Quase metade dos estados do país não divulga as raças das pessoas mortas pela polícia no primeiro semestre deste ano. E, entre os que divulgam, os dados apresentam falhas, já que mais de 40% dos mortos estão com a raça não informada.

Considerando apenas os casos disponibilizados de forma completa, os dados apontam que mais de 75% das pessoas mortas por policiais são negras.

É o que mostra um levantamento inédito do G1 feito com base nos dados oficiais dos 26 estados e do Distrito Federal.

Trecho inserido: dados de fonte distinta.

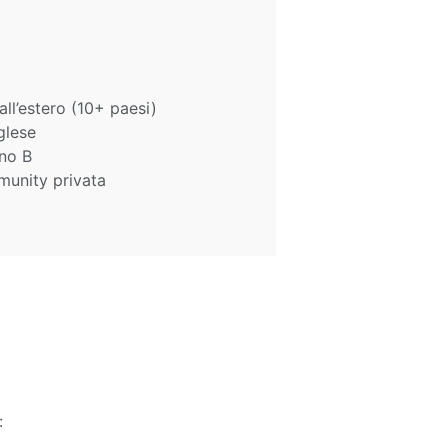
all’estero (10+ paesi)
glese
ano B
munity privata
: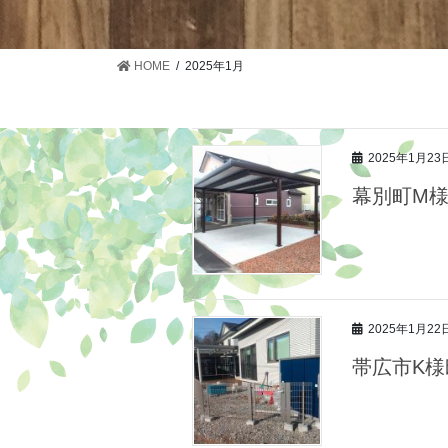
HOME
2025年1月
2025年1月23
幕別町M様
2025年1月22
帯広市K様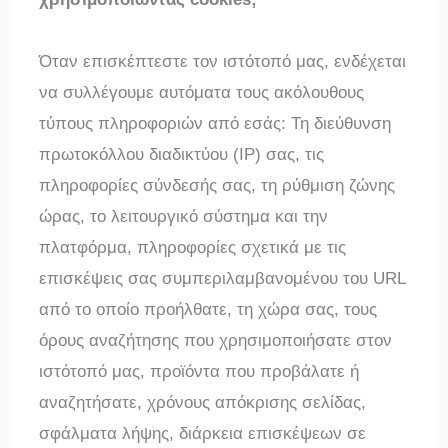
Όταν επισκέπτεστε τον ιστότοπό μας, ενδέχεται
να συλλέγουμε αυτόματα τους ακόλουθους
τύπους πληροφοριών από εσάς: Τη διεύθυνση
πρωτοκόλλου διαδικτύου (IP) σας, τις
πληροφορίες σύνδεσής σας, τη ρύθμιση ζώνης
ώρας, το λειτουργικό σύστημα και την
πλατφόρμα, πληροφορίες σχετικά με τις
επισκέψεις σας συμπεριλαμβανομένου του URL
από το οποίο προήλθατε, τη χώρα σας, τους
όρους αναζήτησης που χρησιμοποιήσατε στον
ιστότοπό μας, προϊόντα που προβάλατε ή
αναζητήσατε, χρόνους απόκρισης σελίδας,
σφάλματα λήψης, διάρκεια επισκέψεων σε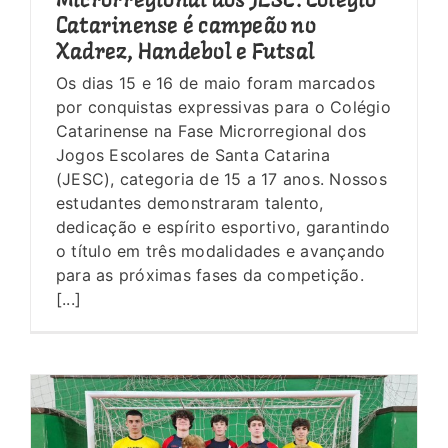
Microrregional dos JESC: Colégio
Catarinense é campeão no
Xadrez, Handebol e Futsal
Os dias 15 e 16 de maio foram marcados
por conquistas expressivas para o Colégio
Catarinense na Fase Microrregional dos
Jogos Escolares de Santa Catarina
(JESC), categoria de 15 a 17 anos. Nossos
estudantes demonstraram talento,
dedicação e espírito esportivo, garantindo
o título em três modalidades e avançando
para as próximas fases da competição.
[...]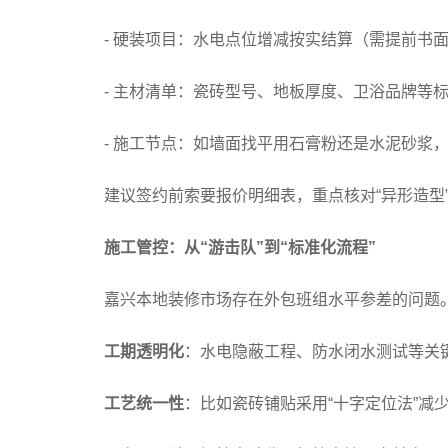
- 硬装项目：水电点位增减按实结算（需提前书
- 主材清单：瓷砖型号、地板厚度、卫浴品牌等
- 施工节点：如墙面找平用石膏粉还是水泥砂浆
建议签约前索要报价明细表，重点核对“异形造型
施工管控：从“游击队”到“标准化流程”
嘉兴本地装修市场存在外包班组水平参差的问题
工期透明化
：水电隐蔽工程、防水闭水测试等关
工艺统一性
：比如瓷砖铺贴采用“十字定位法”减少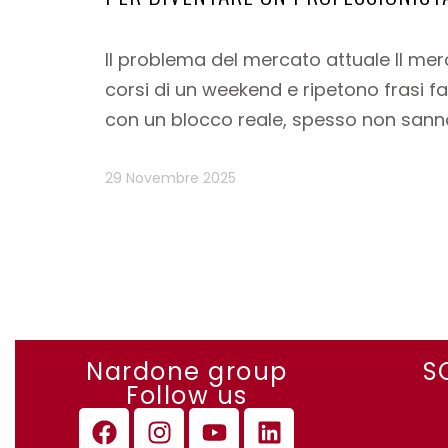
Il problema del mercato attuale Il mer
corsi di un weekend e ripetono frasi f
con un blocco reale, spesso non sann
29 Novembre 2025
Nardone group
S
Follow us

Foram solicitados os casos de “confrontos com civis ou lesões não naturais com intencionalidade” envolvendo policiais na ativa. Os pedidos foram feitos para as secretarias da Segurança Pública dos estados por meio da Lei de Acesso à Informação e das assessorias de imprensa.

Com exceção de Goiás, que não divulga nenhuma informação, todos os estados informam a quantidade de pessoas mortas pela polícia no primeiro semestre deste ano: mais de 3,1 mil mortos, um aumento de 7% em relação ao mesmo período do ano passado.

Entretanto, dez estados não divulgam as mortes em confronto policial por raça, informação que também foi solicitada pelo G1. Além disso, Minas Gerais informa os recortes de raça apenas para as mortes cometidas por policiais civis, e não por policiais militares.

Assim, com Goiás, são 12 os estados que não divulgam as informações raciais de forma completa para o primeiro semestre deste ano.

O levantamento mostra que:

  • O país teve 3.148 pessoas mortas por policiais no primeiro semestre de 2020 (sem Goiás)
  • 12 estados não divulgam os dados de raça dessas vítimas
  • 1.561 casos (49,6% do total) aconteceram em estados que divulgaram as mortes por raça
  • Desses casos, 663 (42,5%) constam apenas como raça “não identificada”
  • Dos 898 que, de fato, têm a informação de raça, 678 são negros (75,5%)

O levantamento faz parte do Monitor da Violência, uma parceria do G1 com o Núcleo de Estudos da Violência da USP (NEV-USP) e o Fórum Brasileiro de Segurança Pública (FBSP).